Les espoirs sont permis

L’Afrique peut sortir la drépanocytose du ghetto et l’établir priorité de santé publique. Pour cela, Antoinette Sassou et Viviane Wade, premières dames du Congo et du Sénégal, membres du comité de parrainage du Réseau francophone de lutte contre la drépanocytose (RFLD), misent sur le pouvoir de l’information. On compte également Docteur Emile-Derlin Zinsou, ancien Président du Bénin, Edwige Ebakisse et le professeur Gilles Tchernia, respectivement présidente et vice-président du RFLD. On peut d’ores et déjà évoquer la découverte par le médecin béninois Dr Jérôme Fagla Médégan du VK 500, premier remède miracle contre la drépanocytose, reconnu par l’Institut français de la propriété industrielle qu’un laboratoire français a accepté de fabriquer.

En RDC, le Dr Manzombi, personne ressource lui-même, anime comme il peut l’unique petit centre de Yolo-Sud à Kinshasa, et qui reçoit des malades venant même de Congo-Brazzaville et d’Angola. Il mène un plaidoyer pour obtenir des autorités congolaises de relancer le Programme national de lutte contre la drépanocytose (PNLD) toujours au stade embryonnaire depuis 1974, sans bureau ni budget.

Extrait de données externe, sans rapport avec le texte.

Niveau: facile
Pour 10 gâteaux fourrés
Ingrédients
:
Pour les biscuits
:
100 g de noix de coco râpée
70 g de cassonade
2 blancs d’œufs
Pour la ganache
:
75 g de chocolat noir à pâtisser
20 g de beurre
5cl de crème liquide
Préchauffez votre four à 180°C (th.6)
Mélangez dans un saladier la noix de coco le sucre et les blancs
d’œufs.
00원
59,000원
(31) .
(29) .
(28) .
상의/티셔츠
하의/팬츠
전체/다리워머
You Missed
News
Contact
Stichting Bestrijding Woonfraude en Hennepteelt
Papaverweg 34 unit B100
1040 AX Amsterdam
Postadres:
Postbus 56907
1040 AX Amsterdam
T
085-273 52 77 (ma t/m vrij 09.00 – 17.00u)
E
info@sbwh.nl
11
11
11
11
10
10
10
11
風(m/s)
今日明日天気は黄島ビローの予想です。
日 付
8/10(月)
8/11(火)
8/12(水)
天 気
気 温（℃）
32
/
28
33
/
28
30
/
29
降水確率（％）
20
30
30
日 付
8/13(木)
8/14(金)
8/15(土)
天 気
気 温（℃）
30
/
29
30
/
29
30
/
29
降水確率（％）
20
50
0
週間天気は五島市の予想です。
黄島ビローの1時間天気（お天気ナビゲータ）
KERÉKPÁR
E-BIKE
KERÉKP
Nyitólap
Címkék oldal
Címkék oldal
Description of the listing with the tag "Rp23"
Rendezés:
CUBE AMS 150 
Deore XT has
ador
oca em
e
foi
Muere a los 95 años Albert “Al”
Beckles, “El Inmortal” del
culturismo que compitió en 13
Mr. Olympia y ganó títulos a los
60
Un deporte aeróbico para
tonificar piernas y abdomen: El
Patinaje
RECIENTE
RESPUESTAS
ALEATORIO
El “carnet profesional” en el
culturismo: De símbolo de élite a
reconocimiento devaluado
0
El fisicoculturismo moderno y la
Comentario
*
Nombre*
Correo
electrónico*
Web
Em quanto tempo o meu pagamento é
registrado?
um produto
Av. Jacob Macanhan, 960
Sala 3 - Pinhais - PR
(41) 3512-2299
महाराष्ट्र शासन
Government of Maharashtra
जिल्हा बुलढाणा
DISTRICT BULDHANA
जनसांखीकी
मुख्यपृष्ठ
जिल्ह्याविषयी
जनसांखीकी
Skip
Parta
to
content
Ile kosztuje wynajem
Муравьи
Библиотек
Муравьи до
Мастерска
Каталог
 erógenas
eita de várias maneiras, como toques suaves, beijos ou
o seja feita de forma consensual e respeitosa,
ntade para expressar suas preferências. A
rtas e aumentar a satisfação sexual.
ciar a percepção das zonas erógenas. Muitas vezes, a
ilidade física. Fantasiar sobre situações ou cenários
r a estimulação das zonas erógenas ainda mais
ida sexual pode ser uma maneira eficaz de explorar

Partout en Afrique, des associations sensibilisent et orientent les malades sans un véritable éperon de la part des pouvoirs publics. Objet d’un palmarès inquiétant, la drépanocytose a du mal à quitter officiellement son statut de maladie orpheline. Un autre type de malformation génétique avait sévit dans le pourtour méditerranéen et a été éradiqué par le passé. C’est une piste. Des centres sous-régionaux spécialisés sur cette anémie falciforme devraient prochainement voir le jour au Sénégal et au Congo-Brazzaville.

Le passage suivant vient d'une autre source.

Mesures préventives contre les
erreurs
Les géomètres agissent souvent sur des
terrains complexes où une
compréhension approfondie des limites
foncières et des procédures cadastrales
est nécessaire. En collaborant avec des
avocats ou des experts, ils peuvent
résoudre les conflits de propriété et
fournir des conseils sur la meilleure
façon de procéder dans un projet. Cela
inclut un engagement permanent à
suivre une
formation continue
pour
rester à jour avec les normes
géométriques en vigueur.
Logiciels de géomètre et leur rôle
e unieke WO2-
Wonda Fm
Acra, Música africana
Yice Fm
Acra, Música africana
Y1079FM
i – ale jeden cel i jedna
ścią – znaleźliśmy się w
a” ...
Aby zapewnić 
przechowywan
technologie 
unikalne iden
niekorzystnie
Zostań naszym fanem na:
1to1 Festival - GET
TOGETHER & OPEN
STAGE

En janvier 2006 le footballeur Lilian Thuram a reçu à Paris son titre d’ambassadeur de bonne volonté de l’Organisation internationale de lutte contre la drépanocytose (OILD) ‘‘initiative visant à éveiller les consciences sur la nécessité de sensibilisation autour de la première maladie génétique au monde’’.
L’Unesco et l’Union africaine ont reconnu la drépanocytose comme étant une priorité de santé publique. Prochain challenge : convaincre l’OMS.